- Aim of the exercise
Reproduce exactly the span of lines that opens with the line containing "Rendered at 2001 by 1125 pixels." and closes with the last line of the entries below.

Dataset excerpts

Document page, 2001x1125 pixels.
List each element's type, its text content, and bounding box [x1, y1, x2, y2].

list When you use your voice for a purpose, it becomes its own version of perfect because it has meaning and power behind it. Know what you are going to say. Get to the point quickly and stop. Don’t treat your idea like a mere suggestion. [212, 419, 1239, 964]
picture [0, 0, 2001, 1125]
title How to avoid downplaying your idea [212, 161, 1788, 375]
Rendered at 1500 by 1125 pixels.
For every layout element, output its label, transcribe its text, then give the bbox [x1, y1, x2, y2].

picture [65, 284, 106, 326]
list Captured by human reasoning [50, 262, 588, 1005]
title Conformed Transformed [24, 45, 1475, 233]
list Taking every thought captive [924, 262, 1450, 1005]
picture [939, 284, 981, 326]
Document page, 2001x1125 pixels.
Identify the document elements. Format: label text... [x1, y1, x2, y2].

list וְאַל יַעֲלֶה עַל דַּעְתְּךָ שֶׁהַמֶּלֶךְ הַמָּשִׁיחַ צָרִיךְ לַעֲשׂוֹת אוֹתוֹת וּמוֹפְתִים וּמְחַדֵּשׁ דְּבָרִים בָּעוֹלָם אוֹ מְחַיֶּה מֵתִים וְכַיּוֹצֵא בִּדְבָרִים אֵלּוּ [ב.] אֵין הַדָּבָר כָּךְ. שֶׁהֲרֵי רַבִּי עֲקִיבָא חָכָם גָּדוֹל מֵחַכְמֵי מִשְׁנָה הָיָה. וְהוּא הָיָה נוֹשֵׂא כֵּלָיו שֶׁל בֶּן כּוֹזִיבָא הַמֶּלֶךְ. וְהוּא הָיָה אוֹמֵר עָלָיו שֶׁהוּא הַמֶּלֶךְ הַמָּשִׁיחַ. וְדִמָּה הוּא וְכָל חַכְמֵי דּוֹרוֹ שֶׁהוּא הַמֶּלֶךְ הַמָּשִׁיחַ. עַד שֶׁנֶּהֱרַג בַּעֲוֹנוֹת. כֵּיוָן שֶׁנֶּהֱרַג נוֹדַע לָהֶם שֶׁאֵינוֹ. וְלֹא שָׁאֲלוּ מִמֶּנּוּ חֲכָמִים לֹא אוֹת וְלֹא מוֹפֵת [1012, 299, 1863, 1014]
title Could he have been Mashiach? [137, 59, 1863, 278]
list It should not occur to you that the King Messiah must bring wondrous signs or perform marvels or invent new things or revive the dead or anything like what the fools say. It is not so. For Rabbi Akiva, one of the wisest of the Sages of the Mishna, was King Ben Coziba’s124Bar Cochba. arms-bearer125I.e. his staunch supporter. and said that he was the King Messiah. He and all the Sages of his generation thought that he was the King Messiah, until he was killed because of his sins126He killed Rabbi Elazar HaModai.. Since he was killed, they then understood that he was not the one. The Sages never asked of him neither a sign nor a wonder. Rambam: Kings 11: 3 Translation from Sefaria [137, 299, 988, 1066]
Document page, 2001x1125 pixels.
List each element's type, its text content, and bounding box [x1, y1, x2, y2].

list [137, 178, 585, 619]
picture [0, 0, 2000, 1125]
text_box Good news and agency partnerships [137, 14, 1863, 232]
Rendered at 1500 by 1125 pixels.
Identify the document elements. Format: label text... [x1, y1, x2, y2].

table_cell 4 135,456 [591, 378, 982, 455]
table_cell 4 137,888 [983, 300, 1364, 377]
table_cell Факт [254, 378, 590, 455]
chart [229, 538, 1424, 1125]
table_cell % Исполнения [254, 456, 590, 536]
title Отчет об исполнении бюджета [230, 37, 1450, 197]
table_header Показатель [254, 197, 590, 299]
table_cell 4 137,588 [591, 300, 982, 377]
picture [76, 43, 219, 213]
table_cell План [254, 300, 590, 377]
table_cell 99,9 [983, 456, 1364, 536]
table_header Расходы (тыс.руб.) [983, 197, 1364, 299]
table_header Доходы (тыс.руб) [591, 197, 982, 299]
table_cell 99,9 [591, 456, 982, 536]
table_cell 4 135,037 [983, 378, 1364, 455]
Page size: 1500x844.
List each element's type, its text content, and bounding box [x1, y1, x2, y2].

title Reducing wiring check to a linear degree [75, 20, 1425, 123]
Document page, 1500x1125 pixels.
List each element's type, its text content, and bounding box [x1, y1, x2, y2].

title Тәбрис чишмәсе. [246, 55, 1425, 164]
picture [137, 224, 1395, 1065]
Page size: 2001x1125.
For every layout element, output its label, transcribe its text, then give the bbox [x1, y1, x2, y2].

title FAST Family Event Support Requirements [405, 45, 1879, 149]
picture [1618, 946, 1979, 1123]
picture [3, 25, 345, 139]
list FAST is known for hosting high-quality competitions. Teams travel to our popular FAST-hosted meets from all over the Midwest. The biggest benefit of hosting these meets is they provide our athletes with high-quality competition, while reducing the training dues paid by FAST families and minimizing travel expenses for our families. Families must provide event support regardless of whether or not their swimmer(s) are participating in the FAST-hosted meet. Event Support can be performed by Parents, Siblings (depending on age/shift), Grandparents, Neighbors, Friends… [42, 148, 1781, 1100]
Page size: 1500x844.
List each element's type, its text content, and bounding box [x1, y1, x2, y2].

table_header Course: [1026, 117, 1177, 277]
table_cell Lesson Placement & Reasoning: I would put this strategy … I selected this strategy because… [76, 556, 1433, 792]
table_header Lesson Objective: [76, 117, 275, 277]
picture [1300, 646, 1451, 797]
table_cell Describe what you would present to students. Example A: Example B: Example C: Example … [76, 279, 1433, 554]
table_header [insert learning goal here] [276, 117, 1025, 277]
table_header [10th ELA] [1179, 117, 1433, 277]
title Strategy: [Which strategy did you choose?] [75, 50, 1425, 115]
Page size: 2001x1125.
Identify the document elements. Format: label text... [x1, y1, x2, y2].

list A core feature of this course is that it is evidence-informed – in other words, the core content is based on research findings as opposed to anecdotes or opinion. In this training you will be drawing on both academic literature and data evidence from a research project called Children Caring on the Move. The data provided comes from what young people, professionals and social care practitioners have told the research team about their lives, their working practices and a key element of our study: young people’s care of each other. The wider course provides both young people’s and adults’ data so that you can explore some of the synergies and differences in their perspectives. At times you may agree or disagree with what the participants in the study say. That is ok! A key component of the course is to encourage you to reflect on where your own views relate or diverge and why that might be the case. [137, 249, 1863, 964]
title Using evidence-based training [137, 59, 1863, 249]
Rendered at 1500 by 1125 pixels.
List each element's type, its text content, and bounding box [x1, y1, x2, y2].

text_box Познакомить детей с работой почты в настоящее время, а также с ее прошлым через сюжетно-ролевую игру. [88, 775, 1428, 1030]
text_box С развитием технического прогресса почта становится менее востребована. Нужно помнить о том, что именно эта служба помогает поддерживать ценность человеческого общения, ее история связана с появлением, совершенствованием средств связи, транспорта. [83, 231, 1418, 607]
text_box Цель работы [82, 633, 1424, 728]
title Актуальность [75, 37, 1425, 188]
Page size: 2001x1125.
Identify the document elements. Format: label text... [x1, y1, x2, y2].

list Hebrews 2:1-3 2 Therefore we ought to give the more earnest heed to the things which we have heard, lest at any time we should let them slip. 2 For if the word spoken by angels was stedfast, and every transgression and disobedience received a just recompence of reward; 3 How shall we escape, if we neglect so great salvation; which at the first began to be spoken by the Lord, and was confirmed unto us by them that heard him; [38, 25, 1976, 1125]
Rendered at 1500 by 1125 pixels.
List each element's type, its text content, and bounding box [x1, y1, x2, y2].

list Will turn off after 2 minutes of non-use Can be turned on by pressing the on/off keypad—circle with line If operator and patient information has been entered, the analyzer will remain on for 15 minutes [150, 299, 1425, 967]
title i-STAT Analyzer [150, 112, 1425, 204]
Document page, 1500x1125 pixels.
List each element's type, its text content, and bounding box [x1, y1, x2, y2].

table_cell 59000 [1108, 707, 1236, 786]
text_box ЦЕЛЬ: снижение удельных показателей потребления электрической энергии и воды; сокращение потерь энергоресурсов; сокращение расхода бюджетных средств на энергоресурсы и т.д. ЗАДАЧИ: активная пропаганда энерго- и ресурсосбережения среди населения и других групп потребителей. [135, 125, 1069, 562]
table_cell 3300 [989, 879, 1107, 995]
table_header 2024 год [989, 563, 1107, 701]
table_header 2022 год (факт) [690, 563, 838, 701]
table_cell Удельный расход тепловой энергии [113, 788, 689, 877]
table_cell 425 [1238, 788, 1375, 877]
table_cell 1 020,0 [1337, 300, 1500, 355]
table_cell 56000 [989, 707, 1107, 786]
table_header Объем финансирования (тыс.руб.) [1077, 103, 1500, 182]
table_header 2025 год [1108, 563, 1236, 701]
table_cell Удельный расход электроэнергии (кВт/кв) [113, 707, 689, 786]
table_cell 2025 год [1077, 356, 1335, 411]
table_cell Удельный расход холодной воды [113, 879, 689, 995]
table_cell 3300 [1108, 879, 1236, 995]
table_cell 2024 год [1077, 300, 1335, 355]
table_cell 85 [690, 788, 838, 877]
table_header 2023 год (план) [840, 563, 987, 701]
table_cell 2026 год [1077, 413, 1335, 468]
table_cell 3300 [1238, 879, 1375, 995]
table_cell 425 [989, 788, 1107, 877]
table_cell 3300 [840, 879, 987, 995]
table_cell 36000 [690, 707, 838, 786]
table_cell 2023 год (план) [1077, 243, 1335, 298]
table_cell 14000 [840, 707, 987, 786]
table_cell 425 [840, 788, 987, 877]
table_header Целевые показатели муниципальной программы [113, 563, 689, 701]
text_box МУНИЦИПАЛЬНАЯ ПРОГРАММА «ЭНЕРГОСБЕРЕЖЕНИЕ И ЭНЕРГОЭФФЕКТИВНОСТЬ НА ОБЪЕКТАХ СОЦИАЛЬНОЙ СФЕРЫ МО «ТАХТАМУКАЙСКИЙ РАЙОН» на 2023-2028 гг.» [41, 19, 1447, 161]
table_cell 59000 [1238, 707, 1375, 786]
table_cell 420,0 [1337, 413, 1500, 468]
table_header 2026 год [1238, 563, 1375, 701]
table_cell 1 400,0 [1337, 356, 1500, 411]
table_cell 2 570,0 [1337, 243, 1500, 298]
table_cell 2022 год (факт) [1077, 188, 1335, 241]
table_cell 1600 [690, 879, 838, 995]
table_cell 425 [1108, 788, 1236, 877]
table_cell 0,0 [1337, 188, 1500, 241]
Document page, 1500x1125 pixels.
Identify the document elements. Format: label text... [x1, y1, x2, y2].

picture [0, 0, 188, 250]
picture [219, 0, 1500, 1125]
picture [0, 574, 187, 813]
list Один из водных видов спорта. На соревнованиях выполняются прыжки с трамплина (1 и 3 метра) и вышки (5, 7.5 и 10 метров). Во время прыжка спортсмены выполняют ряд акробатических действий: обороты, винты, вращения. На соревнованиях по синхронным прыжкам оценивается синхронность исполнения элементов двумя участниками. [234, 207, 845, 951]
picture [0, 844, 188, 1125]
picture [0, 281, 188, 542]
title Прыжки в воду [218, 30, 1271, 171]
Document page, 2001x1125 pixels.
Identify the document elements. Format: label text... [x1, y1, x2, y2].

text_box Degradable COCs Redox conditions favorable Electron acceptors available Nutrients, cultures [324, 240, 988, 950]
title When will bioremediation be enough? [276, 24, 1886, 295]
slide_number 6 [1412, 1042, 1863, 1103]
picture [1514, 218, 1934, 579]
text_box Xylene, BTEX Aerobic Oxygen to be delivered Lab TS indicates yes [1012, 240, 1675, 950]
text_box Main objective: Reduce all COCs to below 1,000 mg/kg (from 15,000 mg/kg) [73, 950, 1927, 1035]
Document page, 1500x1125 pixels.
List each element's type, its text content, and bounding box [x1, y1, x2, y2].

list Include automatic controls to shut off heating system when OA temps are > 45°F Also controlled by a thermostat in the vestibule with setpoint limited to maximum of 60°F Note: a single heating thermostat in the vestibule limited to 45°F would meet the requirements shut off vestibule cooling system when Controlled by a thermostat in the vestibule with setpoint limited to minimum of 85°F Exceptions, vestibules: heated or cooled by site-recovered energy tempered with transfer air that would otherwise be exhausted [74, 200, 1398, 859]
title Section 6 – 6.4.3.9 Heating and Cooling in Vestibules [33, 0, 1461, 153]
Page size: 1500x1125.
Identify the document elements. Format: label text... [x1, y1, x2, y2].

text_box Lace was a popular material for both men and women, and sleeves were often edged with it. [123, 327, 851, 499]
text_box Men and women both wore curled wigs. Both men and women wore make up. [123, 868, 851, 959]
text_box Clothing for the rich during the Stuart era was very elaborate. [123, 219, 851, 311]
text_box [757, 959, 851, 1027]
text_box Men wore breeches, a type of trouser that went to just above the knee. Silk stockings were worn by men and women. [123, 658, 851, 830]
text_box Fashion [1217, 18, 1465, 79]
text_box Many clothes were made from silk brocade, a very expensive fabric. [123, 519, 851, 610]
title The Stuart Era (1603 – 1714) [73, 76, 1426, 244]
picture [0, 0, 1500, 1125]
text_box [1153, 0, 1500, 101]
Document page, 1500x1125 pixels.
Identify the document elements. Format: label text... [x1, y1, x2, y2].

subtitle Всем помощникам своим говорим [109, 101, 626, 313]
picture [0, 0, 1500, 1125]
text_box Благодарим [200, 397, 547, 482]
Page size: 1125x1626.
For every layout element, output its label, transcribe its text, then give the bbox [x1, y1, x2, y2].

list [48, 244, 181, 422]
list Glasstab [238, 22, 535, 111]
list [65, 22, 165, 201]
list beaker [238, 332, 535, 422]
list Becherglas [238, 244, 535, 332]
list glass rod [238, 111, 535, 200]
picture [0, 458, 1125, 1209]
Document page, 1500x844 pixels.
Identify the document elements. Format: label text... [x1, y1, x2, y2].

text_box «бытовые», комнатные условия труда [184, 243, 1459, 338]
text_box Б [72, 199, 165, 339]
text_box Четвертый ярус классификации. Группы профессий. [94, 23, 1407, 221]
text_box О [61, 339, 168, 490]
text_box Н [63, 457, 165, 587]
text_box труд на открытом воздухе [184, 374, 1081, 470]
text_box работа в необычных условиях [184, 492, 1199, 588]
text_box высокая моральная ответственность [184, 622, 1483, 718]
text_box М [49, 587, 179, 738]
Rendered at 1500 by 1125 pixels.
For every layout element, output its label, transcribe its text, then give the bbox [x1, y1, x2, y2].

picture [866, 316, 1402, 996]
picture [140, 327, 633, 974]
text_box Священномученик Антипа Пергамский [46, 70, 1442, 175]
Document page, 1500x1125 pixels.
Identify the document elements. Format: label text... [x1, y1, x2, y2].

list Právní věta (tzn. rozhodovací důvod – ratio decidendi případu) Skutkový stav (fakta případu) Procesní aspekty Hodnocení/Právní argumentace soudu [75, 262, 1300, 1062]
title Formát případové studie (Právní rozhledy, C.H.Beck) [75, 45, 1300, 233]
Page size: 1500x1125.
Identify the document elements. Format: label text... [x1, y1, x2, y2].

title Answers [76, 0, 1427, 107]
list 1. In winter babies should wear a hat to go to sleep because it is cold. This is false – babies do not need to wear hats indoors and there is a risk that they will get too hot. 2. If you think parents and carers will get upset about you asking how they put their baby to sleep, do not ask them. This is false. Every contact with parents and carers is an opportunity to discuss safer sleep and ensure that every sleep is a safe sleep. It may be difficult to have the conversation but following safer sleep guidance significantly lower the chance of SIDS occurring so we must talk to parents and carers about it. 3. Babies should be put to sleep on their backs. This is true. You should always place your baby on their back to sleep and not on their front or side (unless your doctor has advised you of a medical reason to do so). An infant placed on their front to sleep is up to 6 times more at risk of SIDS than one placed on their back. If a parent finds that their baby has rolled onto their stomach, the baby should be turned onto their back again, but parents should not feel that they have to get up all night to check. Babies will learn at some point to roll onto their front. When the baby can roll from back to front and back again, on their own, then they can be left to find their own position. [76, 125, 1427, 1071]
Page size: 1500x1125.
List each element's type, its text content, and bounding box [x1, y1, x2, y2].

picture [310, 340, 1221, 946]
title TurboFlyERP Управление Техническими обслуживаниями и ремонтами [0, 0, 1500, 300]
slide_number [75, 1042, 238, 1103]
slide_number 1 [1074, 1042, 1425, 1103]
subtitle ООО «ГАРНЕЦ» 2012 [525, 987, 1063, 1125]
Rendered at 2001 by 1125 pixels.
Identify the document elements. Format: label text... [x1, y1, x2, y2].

- Exercise answer
Rendered at 2001 by 1125 pixels.
Identify the document elements. Format: label text... [x1, y1, x2, y2].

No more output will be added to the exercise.